The WIT coin is used in the network to pay transaction fees, pay for data request updates, create and receive transactions, and most importantly: secure data requests. At any given time, there are hundreds of thousands of $WIT staked for a data request meaning that you, as an attacker, would need to command significantly more $WIT to pull of a profitable attack. This means that Witnet data requests are the most secure in the world.

Pyth recently announced their token launch that mainly centers around governance and fee payment of feeds. However there is no mention of staking or collateral described in the initial announcement, making Pyth data feeds vulnerable to many attack vectors and even clunkier than the initial rollout of Chainlink.

Developer experiences

Witnet has arguably the best developer experience out of any oracle on the market. Developers can choose where the data sourced comes from, how often they get updated, how much they’re willing to pay for it, how much $WIT must be used as collateral, how many nodes they want to go query the data, how to aggregate it together, what to do with outlier data, how secure the feed should be, and much more. In addition, developers get to pay for the data feed in their native coin (the coin of the chain they’re building on) and there is an advanced bridging method to exchange the native coin for $WIT on the Witnet network. Additionally, developers can launch a data request on their own in a truly permissionless manner.
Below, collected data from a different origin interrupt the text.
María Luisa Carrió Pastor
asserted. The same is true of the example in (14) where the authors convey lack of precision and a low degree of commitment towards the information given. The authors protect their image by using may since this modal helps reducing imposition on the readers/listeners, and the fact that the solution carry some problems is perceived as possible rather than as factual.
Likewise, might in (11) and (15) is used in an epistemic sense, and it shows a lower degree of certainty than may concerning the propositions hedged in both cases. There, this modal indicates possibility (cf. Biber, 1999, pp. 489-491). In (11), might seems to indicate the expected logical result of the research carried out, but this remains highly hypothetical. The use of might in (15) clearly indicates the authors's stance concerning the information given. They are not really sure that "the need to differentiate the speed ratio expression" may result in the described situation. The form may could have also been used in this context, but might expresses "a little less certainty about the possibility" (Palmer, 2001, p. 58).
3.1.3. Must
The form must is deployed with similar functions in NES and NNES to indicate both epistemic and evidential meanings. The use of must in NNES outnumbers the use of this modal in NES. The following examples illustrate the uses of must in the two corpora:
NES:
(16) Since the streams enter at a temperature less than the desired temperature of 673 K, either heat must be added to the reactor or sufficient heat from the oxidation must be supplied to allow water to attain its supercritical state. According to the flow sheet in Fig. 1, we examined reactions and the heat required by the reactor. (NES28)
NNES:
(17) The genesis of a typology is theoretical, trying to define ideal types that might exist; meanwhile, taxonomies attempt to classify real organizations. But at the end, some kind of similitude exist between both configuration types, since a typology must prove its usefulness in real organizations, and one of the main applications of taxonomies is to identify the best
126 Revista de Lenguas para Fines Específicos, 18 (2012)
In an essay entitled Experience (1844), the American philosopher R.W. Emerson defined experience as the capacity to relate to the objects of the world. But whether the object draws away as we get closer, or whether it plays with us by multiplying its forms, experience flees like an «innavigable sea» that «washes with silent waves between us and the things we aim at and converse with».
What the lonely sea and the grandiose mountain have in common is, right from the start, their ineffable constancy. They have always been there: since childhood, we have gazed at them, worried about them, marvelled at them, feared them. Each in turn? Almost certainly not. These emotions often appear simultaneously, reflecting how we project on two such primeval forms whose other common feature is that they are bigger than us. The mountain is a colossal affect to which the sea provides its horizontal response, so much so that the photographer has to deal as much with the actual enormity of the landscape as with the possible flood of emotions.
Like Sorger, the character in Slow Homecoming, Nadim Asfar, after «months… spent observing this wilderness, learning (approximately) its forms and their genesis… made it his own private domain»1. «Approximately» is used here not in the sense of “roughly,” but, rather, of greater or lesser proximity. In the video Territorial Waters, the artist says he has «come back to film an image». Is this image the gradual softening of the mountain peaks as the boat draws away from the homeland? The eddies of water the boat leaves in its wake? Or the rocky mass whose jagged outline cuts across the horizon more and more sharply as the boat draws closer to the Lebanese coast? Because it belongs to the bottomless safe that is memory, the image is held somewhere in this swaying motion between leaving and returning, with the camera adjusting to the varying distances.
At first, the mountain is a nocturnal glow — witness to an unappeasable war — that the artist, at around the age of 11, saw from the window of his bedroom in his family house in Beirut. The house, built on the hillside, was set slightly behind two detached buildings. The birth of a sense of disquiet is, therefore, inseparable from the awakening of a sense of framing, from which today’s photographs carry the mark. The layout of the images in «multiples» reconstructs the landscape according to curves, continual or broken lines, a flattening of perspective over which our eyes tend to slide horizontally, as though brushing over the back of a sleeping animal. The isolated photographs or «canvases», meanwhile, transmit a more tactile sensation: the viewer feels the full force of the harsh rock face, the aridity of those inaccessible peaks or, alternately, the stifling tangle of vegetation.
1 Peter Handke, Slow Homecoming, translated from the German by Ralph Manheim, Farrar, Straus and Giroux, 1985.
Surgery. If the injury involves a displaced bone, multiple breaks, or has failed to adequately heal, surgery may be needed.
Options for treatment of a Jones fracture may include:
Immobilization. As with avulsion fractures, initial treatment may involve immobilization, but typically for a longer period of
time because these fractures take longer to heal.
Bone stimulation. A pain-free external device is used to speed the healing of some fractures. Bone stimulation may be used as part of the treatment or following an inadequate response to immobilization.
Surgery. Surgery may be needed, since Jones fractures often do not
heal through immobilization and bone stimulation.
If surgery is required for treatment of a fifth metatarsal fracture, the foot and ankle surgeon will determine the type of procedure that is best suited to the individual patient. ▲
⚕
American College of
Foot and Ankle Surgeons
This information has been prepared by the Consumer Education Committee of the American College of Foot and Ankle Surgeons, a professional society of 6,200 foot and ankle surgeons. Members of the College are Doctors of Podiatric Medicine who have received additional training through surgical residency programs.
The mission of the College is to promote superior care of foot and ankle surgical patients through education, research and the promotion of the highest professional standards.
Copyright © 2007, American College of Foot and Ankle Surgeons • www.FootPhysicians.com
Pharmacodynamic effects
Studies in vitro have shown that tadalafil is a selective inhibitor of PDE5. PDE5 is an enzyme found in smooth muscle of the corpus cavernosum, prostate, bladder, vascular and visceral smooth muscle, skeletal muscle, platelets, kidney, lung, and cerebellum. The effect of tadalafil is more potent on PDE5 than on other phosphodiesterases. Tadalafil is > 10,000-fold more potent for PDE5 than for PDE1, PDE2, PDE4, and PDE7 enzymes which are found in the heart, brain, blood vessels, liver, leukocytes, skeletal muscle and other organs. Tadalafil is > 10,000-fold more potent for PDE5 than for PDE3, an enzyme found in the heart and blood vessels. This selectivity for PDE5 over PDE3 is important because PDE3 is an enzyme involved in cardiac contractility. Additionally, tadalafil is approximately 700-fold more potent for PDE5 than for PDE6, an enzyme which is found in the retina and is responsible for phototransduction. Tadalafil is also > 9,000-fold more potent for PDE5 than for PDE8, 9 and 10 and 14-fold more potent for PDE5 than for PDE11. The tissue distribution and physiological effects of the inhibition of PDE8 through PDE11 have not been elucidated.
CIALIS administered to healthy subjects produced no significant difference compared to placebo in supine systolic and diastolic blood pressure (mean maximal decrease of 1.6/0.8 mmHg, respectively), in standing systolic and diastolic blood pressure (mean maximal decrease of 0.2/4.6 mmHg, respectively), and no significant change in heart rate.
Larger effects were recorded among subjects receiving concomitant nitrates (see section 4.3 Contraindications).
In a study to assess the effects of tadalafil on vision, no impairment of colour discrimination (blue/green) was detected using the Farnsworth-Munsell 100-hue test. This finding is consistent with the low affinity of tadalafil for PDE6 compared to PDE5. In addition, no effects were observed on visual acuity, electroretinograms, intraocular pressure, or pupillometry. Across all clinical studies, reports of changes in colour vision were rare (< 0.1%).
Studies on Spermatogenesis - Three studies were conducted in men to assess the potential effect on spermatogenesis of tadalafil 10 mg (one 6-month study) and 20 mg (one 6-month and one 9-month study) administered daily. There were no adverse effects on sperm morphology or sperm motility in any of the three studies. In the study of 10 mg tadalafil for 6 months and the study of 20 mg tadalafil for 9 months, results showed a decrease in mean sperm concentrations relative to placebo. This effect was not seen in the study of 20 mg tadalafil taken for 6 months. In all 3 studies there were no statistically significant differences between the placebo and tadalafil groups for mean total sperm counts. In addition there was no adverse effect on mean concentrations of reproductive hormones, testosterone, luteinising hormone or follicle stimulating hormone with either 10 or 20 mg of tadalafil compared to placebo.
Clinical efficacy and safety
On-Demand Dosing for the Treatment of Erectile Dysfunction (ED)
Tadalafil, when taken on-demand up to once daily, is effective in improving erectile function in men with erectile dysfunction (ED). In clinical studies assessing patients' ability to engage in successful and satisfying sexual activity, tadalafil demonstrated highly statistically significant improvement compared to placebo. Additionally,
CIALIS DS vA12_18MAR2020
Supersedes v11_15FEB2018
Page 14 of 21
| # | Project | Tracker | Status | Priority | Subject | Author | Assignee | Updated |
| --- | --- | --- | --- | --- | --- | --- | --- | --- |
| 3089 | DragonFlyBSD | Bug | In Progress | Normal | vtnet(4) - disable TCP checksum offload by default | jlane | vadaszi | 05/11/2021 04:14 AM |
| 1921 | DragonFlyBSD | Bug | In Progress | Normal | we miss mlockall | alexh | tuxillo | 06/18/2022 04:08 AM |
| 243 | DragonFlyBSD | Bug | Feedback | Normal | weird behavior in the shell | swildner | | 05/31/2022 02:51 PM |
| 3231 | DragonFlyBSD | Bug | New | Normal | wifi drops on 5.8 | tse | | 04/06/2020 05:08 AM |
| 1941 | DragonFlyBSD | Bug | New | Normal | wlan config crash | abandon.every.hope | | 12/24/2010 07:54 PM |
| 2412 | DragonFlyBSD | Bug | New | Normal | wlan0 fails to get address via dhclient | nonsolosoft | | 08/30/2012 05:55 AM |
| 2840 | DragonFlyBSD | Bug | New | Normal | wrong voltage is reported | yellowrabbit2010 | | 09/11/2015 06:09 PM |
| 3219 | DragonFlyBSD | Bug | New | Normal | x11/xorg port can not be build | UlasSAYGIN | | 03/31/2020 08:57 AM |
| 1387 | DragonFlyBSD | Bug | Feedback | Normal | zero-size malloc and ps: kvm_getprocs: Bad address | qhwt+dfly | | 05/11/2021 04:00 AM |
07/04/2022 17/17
Pyth data feeds are actually set by the token holders. As they are launching their $PYTH coin, they have given token holders voting power via a DAO to help determine rewards, new feeds and the data the feeds come from, permission data publishers, and the size of the feeds. While this is one way to do it, it’s arguably far less efficient and developers must ask permission both for a feed and for certain parameters for their use case.

Conclusion

Witnet and Pyth both focus on different parts of the oracle problem and the blockchain trilemma independently. Witnet is secure and decentralized, and Pyth is scalable. It remains to be seen how important either of these properties are in the future, but one this is certain: truly unstoppable, freedom technologies must be decentralized from day 1.